Such a sale is a form of debt relief governed by Chapter 7 of the Bankruptcy Code. However, debtors need to take what is called the means test to establish that they qualify for such relief. Those who meet the requirements specified by the test can approach a local bankruptcy court and petition for liquidation by providing documents attesting to their financial difficulty. These documents generally outline the person's assets, liabilities, income and expenses. By these, the person must be able to prove that present circumstances do not allow another means of overcoming debt.
Once the court has all necessary information related to the person's debts and creditors, as well as about the person's earnings and expenditure and how these may be affected by filing for bankruptcy, the next step is to see how much of the person's property is exempt, per federal and state law. The debtor must then cooperate with a court-appointed trustee who will conduct meetings between the debtor and creditors and determine if the case might constitute an abuse of the bankruptcy clause. This decision is relayed back to the court which must then decide on whether to grant the individual relief.

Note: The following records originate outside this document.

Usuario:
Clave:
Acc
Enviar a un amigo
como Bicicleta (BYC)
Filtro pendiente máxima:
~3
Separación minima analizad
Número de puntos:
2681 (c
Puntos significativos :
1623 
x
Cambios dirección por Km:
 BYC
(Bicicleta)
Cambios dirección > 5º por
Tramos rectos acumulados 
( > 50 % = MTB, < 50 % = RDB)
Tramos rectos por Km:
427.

In most cases, debtors are granted relief under Chapter 7, with creditors having no further power to collect from the individual. However, individuals who owe child custody or alimony will have to pay them even if discharged from all other debt. Again, certain creditors may not be covered by the debt discharge. Thus, while liquidation under Chapter 7 does offer a solution to those truly incapable of repaying their debts, the procedure does require understanding the process and cannot be undertaken frivolously.